Starling Avenue Baptist Church

"Believers together...with glad and sincere hearts"

"Honor thy father and mother"

Thomas Wolfe said, "You can’t go home again." In a real sense we never completely leave. Regardless of whether we are proud of our beginning or spend years trying to escape it, where we began our life’s story stays with us. In reality we never dispense with our parents.

In the middle of the 10 commandments is this one: "Honor thy father and mother." What does it mean?

Perhaps most obviously it names an ongoing social obligation we have to look after those who cared for us in our vulnerable childhood, a responsibility for the elders in society. The story is told of a man who was put out with his elderly father who was weak and unable to eat without making mess. After things didn’t improve he started building a pen in which to keep his father. Looking around he saw his toddler with a small hammer. "I’m going to build a pen to put you in when you get old, Dad," he said proudly. The man put up his tools and abandoned the project. To protect the dignity of elders is a part of this command.

I think the command can also be understood broadly as instructing us to honor tradition. The experience of past ages should not be wasted. Some assume that scientific methods eliminate the need for authority and tradition, but the "scientific method" itself is a tradition we have learned by accepting it on authority. There is nothing wrong with this. All knowledge is by way of apprenticeship to those who got here before us. We may later discover that their knowledge was partial, their truth incomplete, their method limited, but it is impossible to make a beginning without the benefit of those who were here before us. Why waste precious years reinventing wheels, and devising alphabets and grammars, exploring dead ends. Whether in morality, or the arts, or scientific discovery, life is too short for us to ignore the work of the generations that preceded us.

"History is bunk" Henry Ford said. America so prides itself as a place of brand new possibilities, that we often have made the mistake of thinking we don’t need the past, that tradition is mainly an obstacle to progress. It would be better for us to see that the fruitfulness and longevity of our culture depends in part on stewardship of the resources of tradition. "Honor thy father and mother that thy days may be long in the land."

The command has a narrower meaning as well. In an old Peanuts cartoon Lucy wrestles with an assignment on church history. After mulling it over she begins, "Our pastor was born in 1942." History and tradition begin for each of us with the people who bent over our crib or greeted us the first day of school. We are part of a more particular story within that larger cultural story.

And it is about this particular and very local story that we must say what honoring means. Honoring does not mean idolizing. Parents like the rest of us were a mixture of good and bad, weaknesses and strengths.  Honoring our parents does not require that we falsify history. But one does not have to be perfect to be good, thank God. As adults we honor our parents by celebrating their virtues and forgiving their failures. But, more than that, our parent’s story is not over as long as we live. Part of the meaning of their life will be what we make of ours. To honor father and mother is to live a life that takes up their story and writes a good next chapter in it.  We honor our father and mother by showing their investments in us paid off.

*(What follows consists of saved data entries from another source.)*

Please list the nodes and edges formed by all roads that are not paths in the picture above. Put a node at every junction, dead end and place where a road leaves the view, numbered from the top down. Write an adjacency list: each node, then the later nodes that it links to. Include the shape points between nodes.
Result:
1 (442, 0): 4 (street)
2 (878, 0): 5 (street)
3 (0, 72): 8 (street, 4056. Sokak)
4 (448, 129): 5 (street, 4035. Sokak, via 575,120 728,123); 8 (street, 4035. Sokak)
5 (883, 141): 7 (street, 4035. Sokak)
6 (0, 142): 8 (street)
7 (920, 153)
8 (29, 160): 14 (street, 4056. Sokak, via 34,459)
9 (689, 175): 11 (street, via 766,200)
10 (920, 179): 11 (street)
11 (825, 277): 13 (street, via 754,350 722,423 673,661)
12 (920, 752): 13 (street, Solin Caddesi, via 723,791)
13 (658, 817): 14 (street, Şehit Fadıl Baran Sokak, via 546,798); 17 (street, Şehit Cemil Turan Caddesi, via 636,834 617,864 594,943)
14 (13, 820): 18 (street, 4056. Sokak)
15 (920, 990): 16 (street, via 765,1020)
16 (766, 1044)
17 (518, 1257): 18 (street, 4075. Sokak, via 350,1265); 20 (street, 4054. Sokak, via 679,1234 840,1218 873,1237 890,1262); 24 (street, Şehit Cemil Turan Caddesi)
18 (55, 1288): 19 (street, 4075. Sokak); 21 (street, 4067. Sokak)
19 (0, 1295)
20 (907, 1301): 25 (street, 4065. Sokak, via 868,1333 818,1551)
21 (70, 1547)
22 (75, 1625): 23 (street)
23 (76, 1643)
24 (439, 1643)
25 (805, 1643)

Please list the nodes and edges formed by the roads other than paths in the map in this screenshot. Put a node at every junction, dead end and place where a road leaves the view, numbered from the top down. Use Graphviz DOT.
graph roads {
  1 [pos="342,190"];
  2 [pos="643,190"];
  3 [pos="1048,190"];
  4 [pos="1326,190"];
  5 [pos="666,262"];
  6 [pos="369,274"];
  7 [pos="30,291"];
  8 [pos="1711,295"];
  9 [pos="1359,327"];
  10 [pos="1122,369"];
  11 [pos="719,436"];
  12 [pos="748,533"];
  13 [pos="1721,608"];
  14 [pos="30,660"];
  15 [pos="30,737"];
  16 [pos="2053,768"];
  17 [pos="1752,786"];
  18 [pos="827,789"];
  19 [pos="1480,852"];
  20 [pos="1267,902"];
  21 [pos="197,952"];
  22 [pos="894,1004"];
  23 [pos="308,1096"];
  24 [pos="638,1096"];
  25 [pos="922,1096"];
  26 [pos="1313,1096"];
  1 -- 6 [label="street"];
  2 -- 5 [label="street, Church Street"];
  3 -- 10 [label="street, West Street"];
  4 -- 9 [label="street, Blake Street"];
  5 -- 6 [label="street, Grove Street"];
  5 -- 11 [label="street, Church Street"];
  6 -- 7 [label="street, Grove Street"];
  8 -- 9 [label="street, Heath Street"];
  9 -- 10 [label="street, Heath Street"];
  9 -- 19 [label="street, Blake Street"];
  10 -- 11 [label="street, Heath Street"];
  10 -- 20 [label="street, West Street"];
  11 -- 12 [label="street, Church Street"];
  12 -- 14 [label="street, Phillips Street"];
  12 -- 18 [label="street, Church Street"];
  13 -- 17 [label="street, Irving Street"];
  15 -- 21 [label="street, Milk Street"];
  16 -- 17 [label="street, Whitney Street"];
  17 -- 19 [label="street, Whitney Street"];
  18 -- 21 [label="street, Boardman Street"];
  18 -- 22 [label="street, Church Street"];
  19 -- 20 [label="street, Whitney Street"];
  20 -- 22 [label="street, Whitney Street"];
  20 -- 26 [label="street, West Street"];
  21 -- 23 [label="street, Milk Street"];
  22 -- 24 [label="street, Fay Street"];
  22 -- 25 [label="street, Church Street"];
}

One last thing ought to be noted. The placement of this commandment within the ten, after commands about piety toward God and before those about respect for fellow humans, suggests a connection between our relation with parents and our other relationships. Perhaps it is this: we may learn through honoring parents both to treat other humans with respect and also to  reverence God.  Let us explore the latter.

Honoring our father and mother may help us understand God. It is no accident Jesus used the family to teach how things are between God and us.

In the parable of the prodigal son, the younger of two sons dishonors his father and throws away his heritage. But one day he comes to himself, realizing he has made a great and terrible mistake. He feels what it is to be orphaned. In throwing away his home he discovers he has thrown away his own life. He misses it. "I will arise and go to my Father." the prodigal says. Not thinking that it is possible he could be more than a servant now, this son returns to try to honor his father in whatever distant way the father might be now permit, only to be surprised by a love scandalously more than he had any right to expect. The father smothers his son's repentance in a deep embrace. Such love is, the gospel says, is a picture of God.

There is a deep yearning in all our human hearts for home, for a human home where we are loved, for a God who loves us. We may sometimes wonder, "Are we orphans in this universe? Spawned by accident, abandoned to chance, with no eye upon us while we live, and none to mark our death?" However often we may be tempted to think that "we can’t go home again," or that there never really was any home, there is a sense in which we can never go beyond the love of our Heavenly Father. The practice of honoring our father and mother imprints on us piety toward God; and honoring God, in turn, prepares us to know the God who yearns for us.

Honor thy father and mother. A commandment with a promise inside.